» **GIVEN ENTRIES**:
———
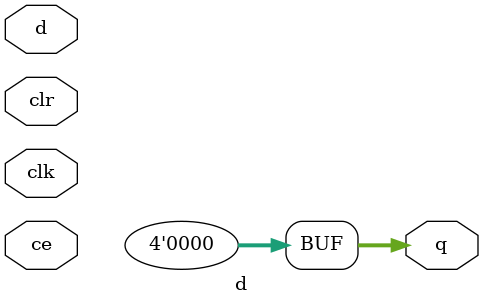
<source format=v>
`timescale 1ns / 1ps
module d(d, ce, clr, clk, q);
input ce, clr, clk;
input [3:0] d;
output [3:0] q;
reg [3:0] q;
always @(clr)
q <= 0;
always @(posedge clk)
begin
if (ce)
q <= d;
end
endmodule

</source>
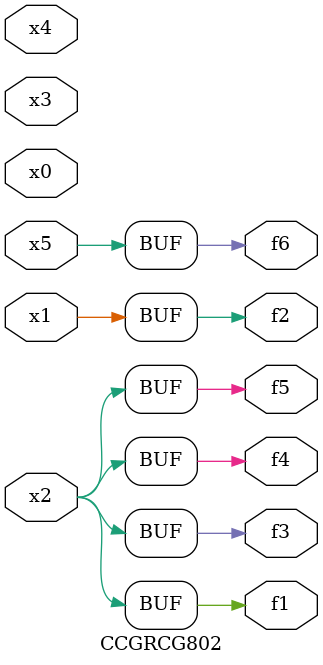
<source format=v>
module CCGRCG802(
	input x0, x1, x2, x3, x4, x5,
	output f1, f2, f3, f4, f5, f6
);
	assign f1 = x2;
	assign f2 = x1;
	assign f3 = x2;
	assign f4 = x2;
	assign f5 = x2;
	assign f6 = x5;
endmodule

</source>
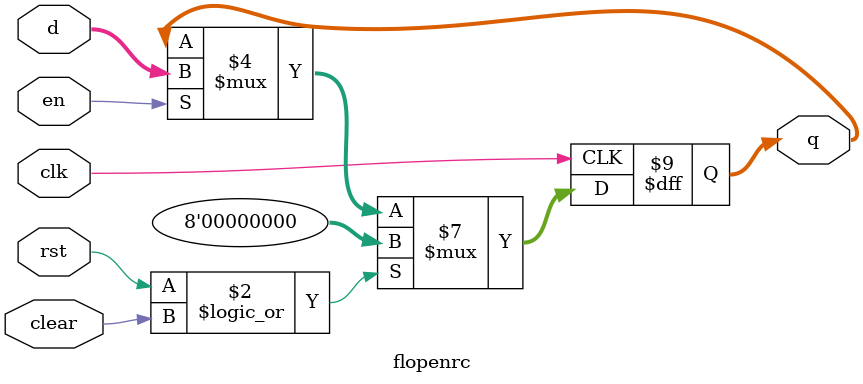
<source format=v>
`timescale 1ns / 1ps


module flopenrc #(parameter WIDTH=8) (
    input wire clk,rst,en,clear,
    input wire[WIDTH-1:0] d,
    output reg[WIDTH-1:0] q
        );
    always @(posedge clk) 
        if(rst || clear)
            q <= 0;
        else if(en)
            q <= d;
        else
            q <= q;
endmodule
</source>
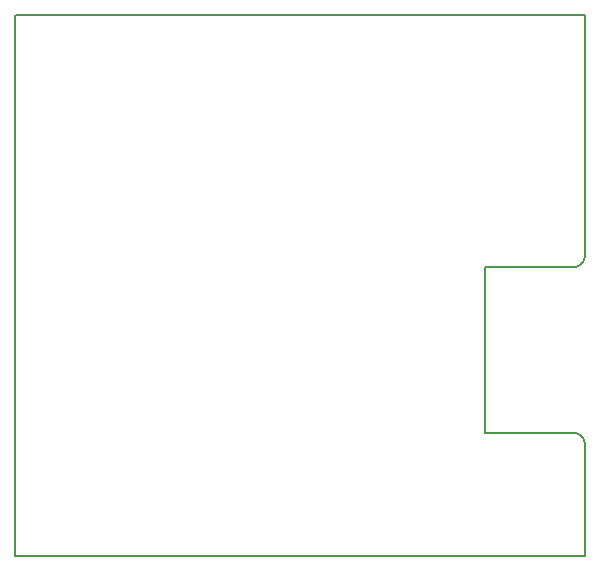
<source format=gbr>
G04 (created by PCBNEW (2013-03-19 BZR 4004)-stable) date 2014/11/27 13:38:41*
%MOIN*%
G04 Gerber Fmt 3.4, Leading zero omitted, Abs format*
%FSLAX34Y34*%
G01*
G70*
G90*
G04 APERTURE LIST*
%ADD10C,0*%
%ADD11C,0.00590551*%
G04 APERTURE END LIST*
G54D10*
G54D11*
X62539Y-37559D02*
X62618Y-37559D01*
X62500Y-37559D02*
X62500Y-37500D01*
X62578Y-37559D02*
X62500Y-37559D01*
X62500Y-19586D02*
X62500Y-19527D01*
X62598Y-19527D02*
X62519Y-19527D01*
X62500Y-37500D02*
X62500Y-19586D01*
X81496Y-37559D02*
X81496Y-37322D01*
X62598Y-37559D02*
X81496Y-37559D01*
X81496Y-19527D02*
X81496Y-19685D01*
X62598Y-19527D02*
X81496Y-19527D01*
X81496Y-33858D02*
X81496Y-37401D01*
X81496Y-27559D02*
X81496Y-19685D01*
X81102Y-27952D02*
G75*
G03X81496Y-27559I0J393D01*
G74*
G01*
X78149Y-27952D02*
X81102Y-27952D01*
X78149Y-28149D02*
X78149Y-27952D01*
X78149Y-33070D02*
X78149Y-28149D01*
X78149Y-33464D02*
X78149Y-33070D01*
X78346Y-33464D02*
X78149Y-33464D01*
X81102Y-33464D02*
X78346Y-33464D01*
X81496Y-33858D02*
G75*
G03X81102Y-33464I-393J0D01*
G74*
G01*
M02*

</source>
———
» **WORK ITEM**:
Among the lines of the preceding data, which ones hold the word "clear"? List them.

» **SOLUTION TO THE EXERCISE**:
    input wire clk,rst,en,clear,
        if(rst || clear)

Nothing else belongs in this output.